Dossiers - Compétitivité
Article invité de Stephan Mumenthaler dans le Bilan sur les brevets
Suspendre les droits de propriété intellectuelle des vaccins Covid-19 est un signal dangereux. L’Organisation mondiale du commerce fragilise ainsi l’innovation future. Avec ses quelque 8,5 millions d’habitants, la Suisse est certes un petit pays, mais c’est aussi un véritable géant de l’inventivité.
09.08.2022
Sans brevets, l’innovation est en danger
L’Office européen des brevets annonce en effet que les entreprises établies en Suisse ont déposé l’an dernier 969 demandes de brevet par million d’habitants, soit plus que n’importe quel autre pays d’Europe. Sans le système des brevets, la Suisse ne serait pas championne de l’innovation. Pourquoi cela?
Ressort de la recherche
Tout d’abord, le brevet protège l’inventeur de l’utilisation commerciale de son invention par un tiers. Seule cette protection permet aux entreprises innovantes d’accepter les coûts d’investissement très élevés qu’exigent la recherche et le développement.
En divulguant leurs inventions, les chercheurs aident la société à progresser – en contrepartie, ils obtiennent une protection de brevet limitée à 20 ans au maximum. Ajoutons que les brevets facilitent l’échange de technologies et la coopération en matière de recherche, dans la mesure où il est relativement facile d’acquérir et de céder des licences.
Vaccination en panne
Dans les pays en développement et les pays émergents, la couverture vaccinale contre le Covid est encore faible. La suspension des droits de brevet, telle que décidée récemment par le Conseil des ministres de l’Organisation mondiale du commerce avec la dérogation ADPIC, n’augmentera pas le taux de vaccination dans ces pays. En revanche, elle remet en cause la capacité de développer de nouveaux vaccins et médicaments pour affronter les défis à venir.

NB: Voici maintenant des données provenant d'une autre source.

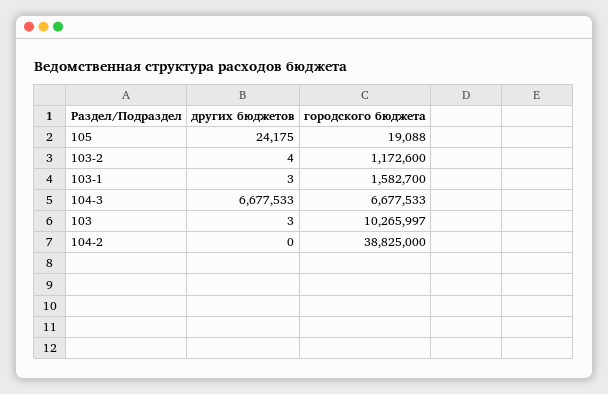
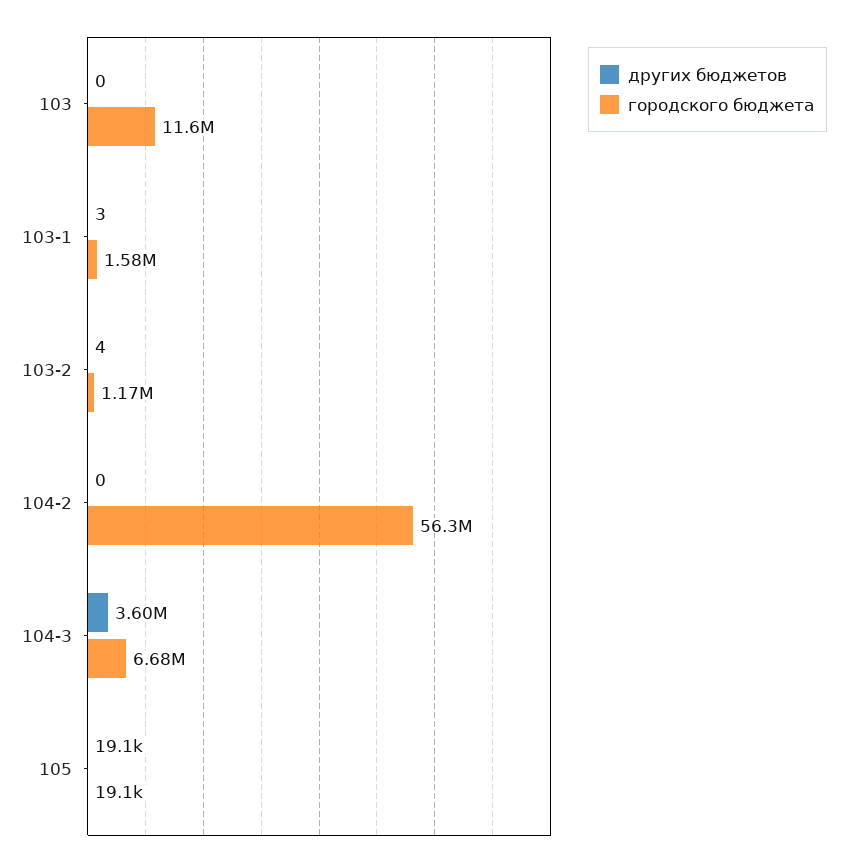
других бюджетов, 105: 24175 -> 19100
других бюджетов, 104-3: 6677533 -> 3600000
других бюджетов, 103: 3 -> 0
городского бюджета, 103: 10265997 -> 11600000
городского бюджета, 104-2: 38825000 -> 56300000

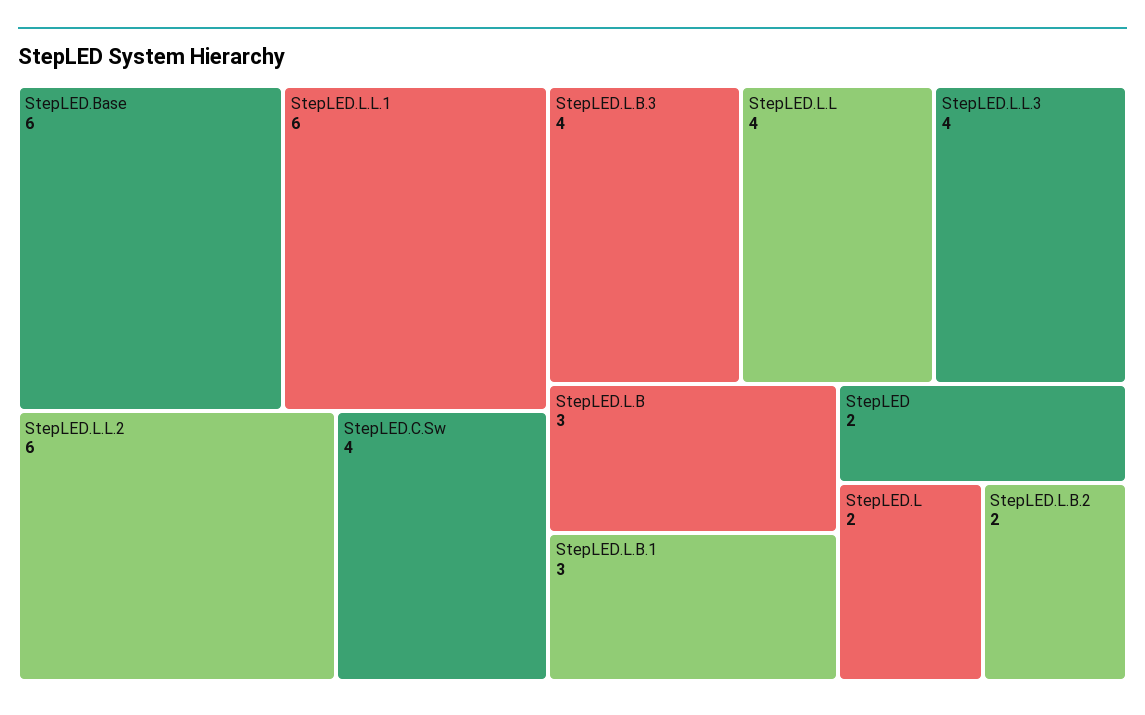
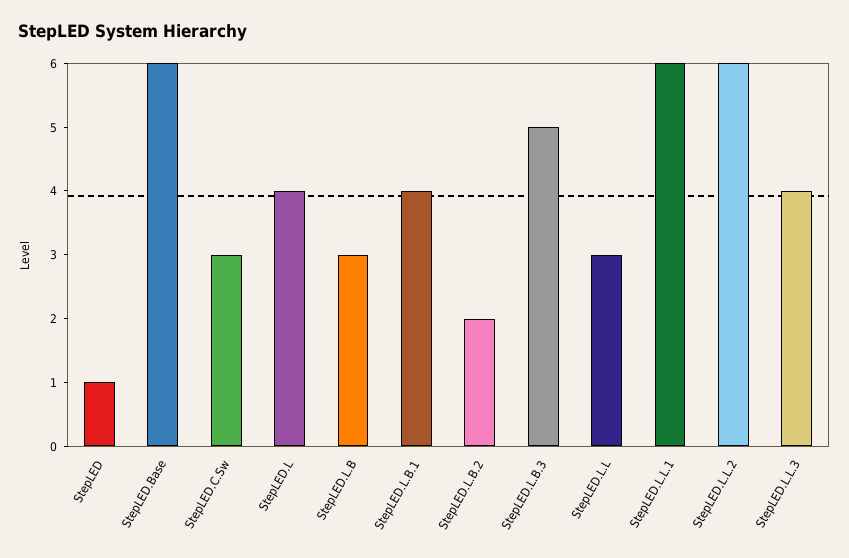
StepLED.C.Sw: 4 -> 3
StepLED.L.B.3: 4 -> 5
StepLED.L.L: 4 -> 3
StepLED.L.B.1: 3 -> 4
StepLED: 2 -> 1
StepLED.L: 2 -> 4

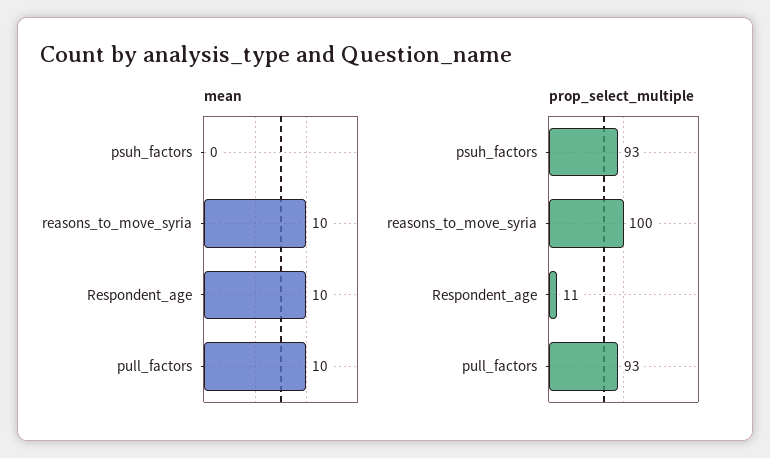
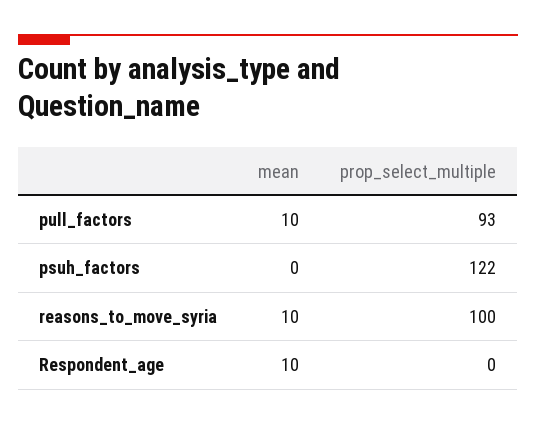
prop_select_multiple, psuh_factors: 93 -> 122
prop_select_multiple, Respondent_age: 11 -> 0

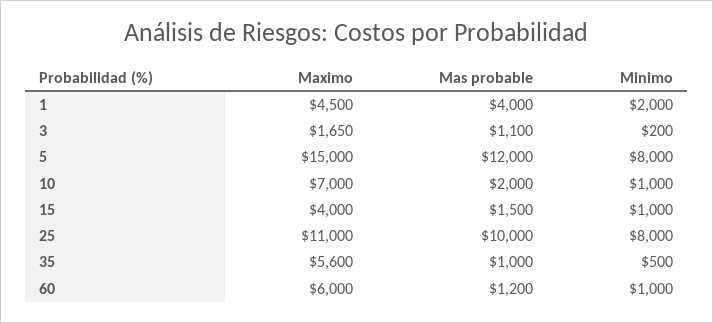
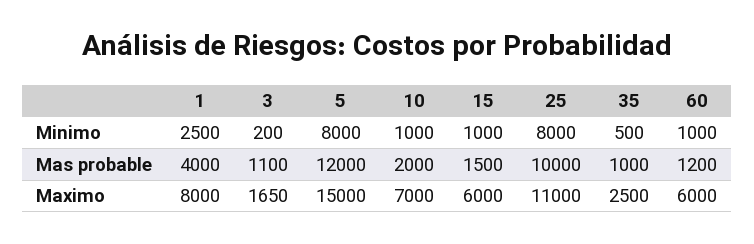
Maximo, 1: 4500 -> 8000
Minimo, 1: 2000 -> 2500
Maximo, 15: 4000 -> 6000
Maximo, 35: 5600 -> 2500

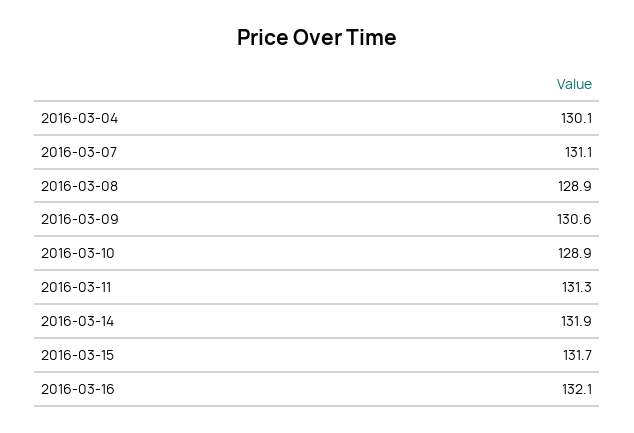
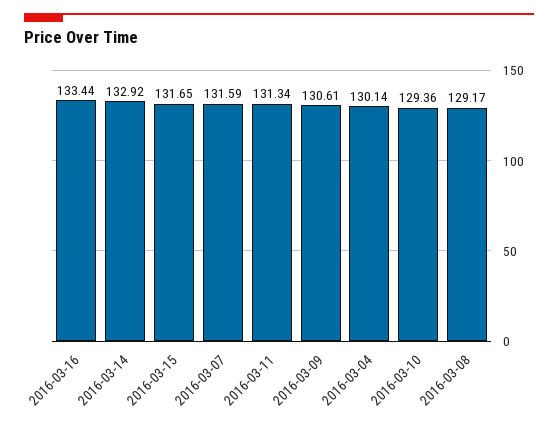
2016-03-07: 131.1 -> 131.59
2016-03-08: 128.9 -> 129.17
2016-03-10: 128.9 -> 129.36
2016-03-14: 131.9 -> 132.92
2016-03-16: 132.1 -> 133.44

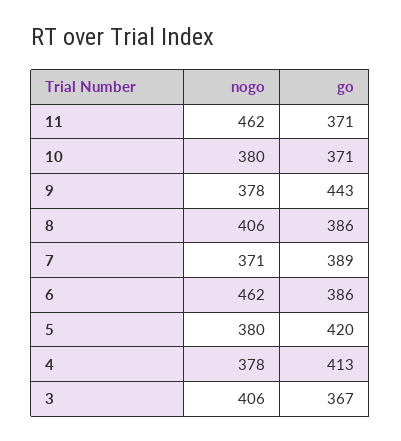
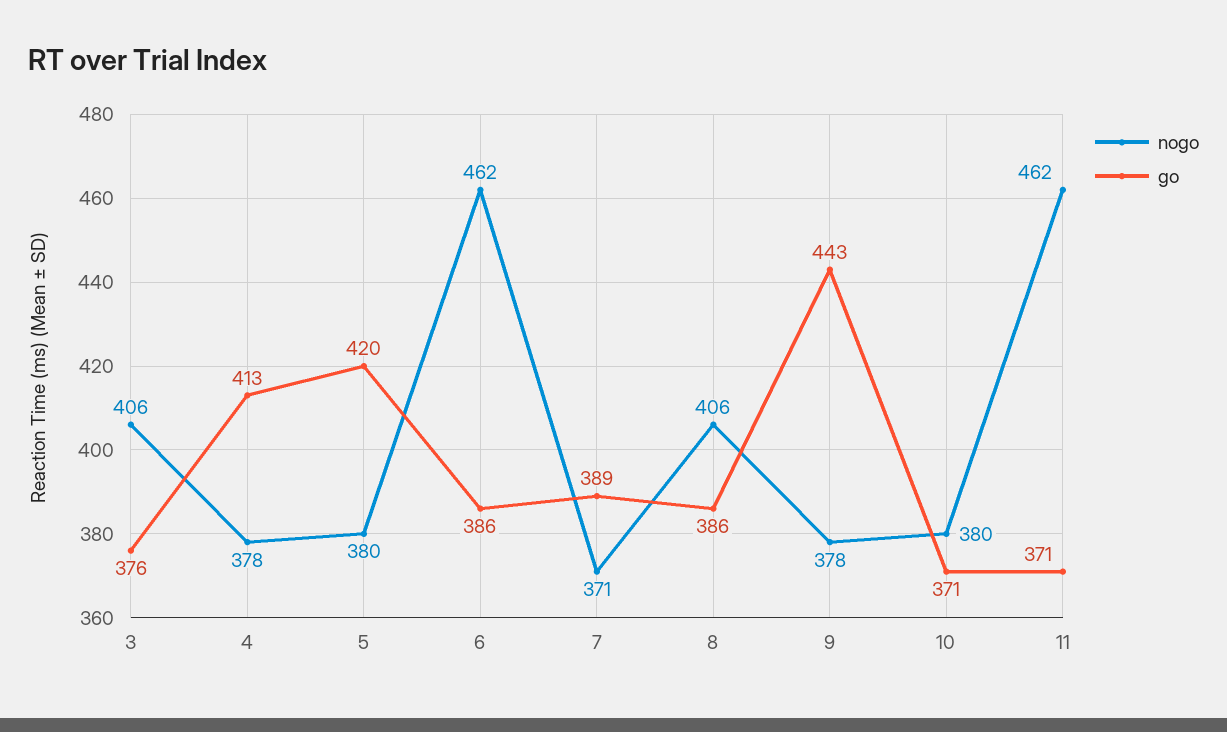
go, 3: 367 -> 376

Souvenons-nous qu’en un temps record, plus de 380 partenariats volontaires ont été créés pour les vaccins Covid-19 et 150 pour les médicaments Covid-19, dont respectivement plus de 88 et 79 pour cent impliquent un transfert de technologie. Par le biais de Covax Facility, 1,2 milliard de doses de vaccin ont également été livrées à des pays dont le revenu moyen des ménages est faible ou moyen. Ce n’est pas la production qui est le goulot d’étranglement expliquant le faible taux de vaccination; le problème se situe dans la logistique, le manque de personnel et la faiblesse des systèmes de santé.
Coopération déterminante
Au total, quelque 780 millions de doses livrées restent, à cause d’une infrastructure limitée, actuellement en stock dans les pays bénéficiaires. Pour satisfaire la demande, indiscutable, d’un accès rapide aux vaccins et remèdes, a fortiori en période de pandémie mondiale, les transferts de technologie sont encore la voie la plus rapide. C’est précisément par de telles coopérations volontaires que plusieurs entreprises avaient relevé ce défi.